Share your dilemmas and get honest opinions from other Mumsnetters.

Will I risk friendship if I raise concerns about friend? *Eating disorder related*

2 replies

IncyWincyMouseRat · 30/06/2018 16:36

I’m becoming increasingly concerned about a friend and her health but am unsure how to raise it with her or even if I should. She’s always been tall and relatively slim but in the last 6 months or so, she has become skeletal. She was always the girl who hated PE at school and I have to say I was surprised when she started running but at the time, this just seemed like a healthy new hobby. However looking at photos of her today, I wonder if it’s part of a bigger problem. We don’t live especially close to each other anymore but are in regular contact via a group chat and we get together as a group of friends a few times per year. I don’t know if raising this with her is going to do more harm than good. I know she’s unhappy in her current job and living situation so feel this could be contributing but I just don’t know how to help.

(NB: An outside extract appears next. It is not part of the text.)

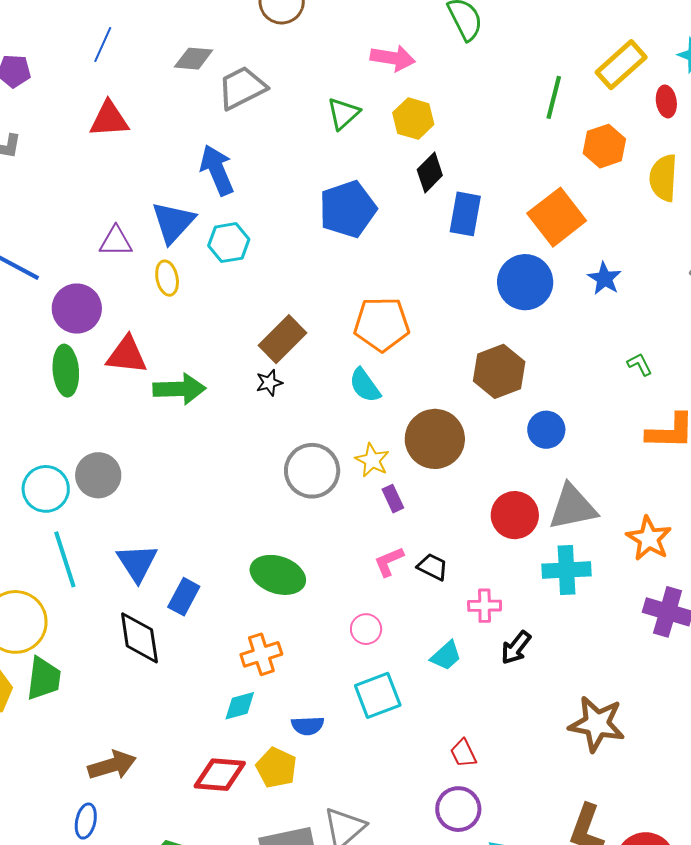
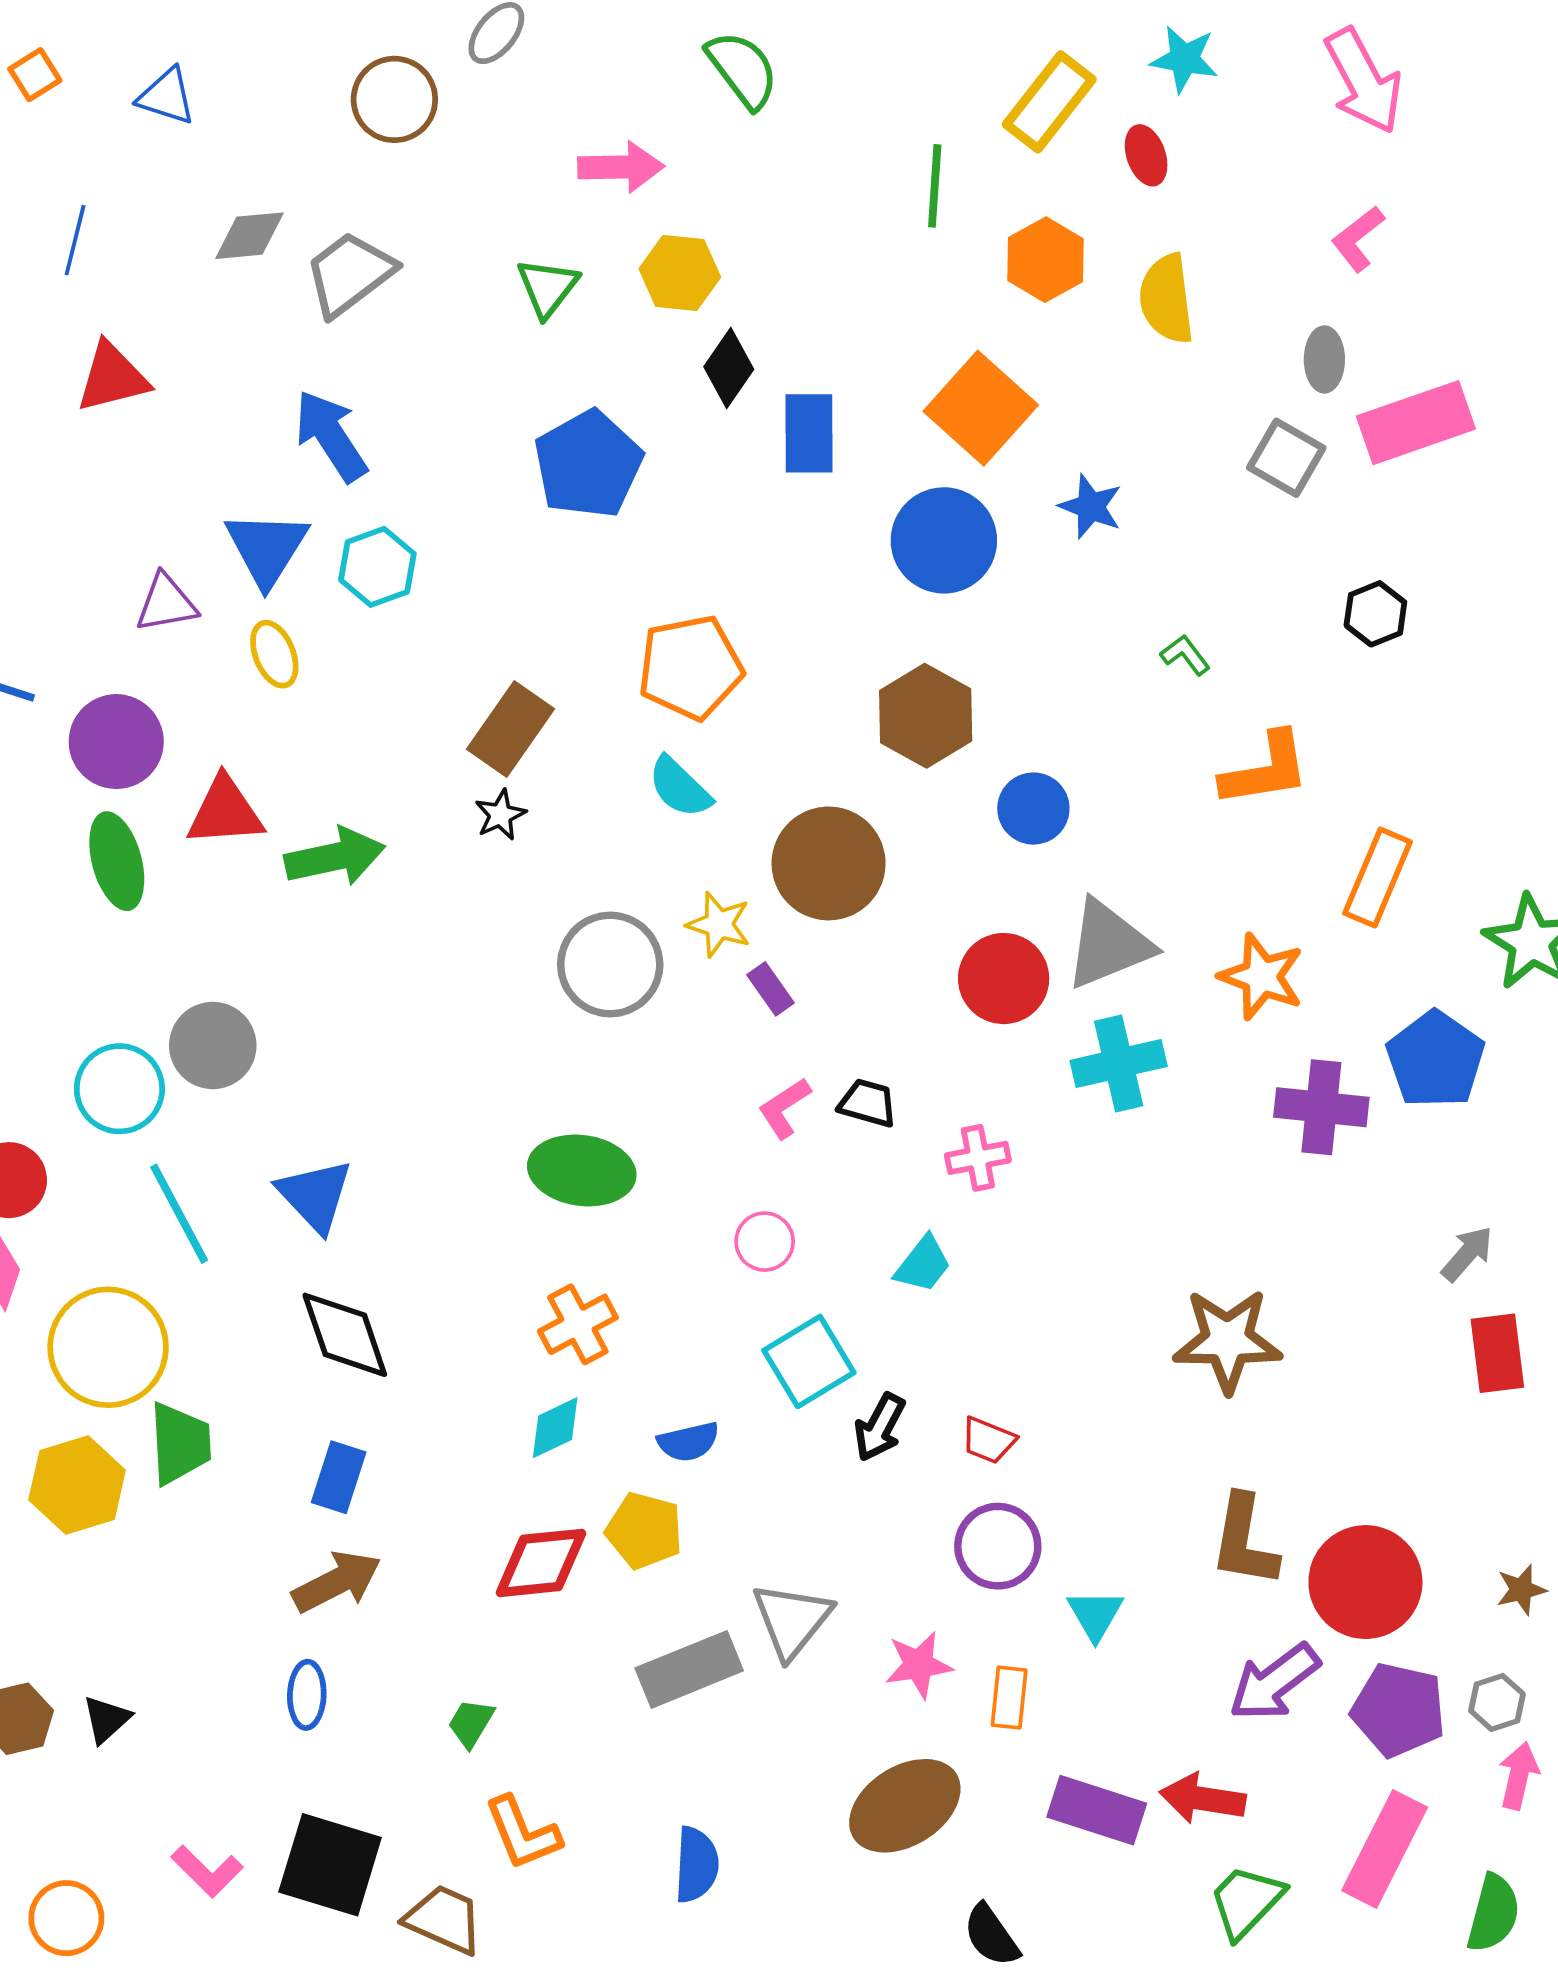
blue rectangle: (184, 597) -> (339, 1477), moved
black arrow: (516, 648) -> (880, 1427), moved
red trapezoid: (463, 753) -> (988, 1440), turned -32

I don’t want to be seen to be gossiping by bringing it up with our mutual friends behind her back but also am worried that maybe I’m overreacting (I definitely don’t think I am though - she’s probably 5’8 and a size 6 hangs off her) so am scared of being the person to bring it up.

AIBU to think she has a problem but be too scared to address it? (I know I am)

OP posts:
Medea13 · 30/06/2018 16:55

You are unreasonable not to say anything with the "risking friendship" excuse: your friend being alive but annoyed with you is clearly better than her dying from an ED. But going in gung ho will potentially alienate your friend without any positive effects.
You should get this moved to the ED subforum and you will get sensible, knowledgeable advice.

CanIhavedessertfirst · 30/06/2018 18:46

Having had an eating disorder myself, I can honestly say the best thing 2 of my friends ever did was speak to me about their concerns. It didn't automatically make me try and get better, but it gave me people to confide in. Recovery is a scary thing and your friend may be relieved to finally have someone to speak to.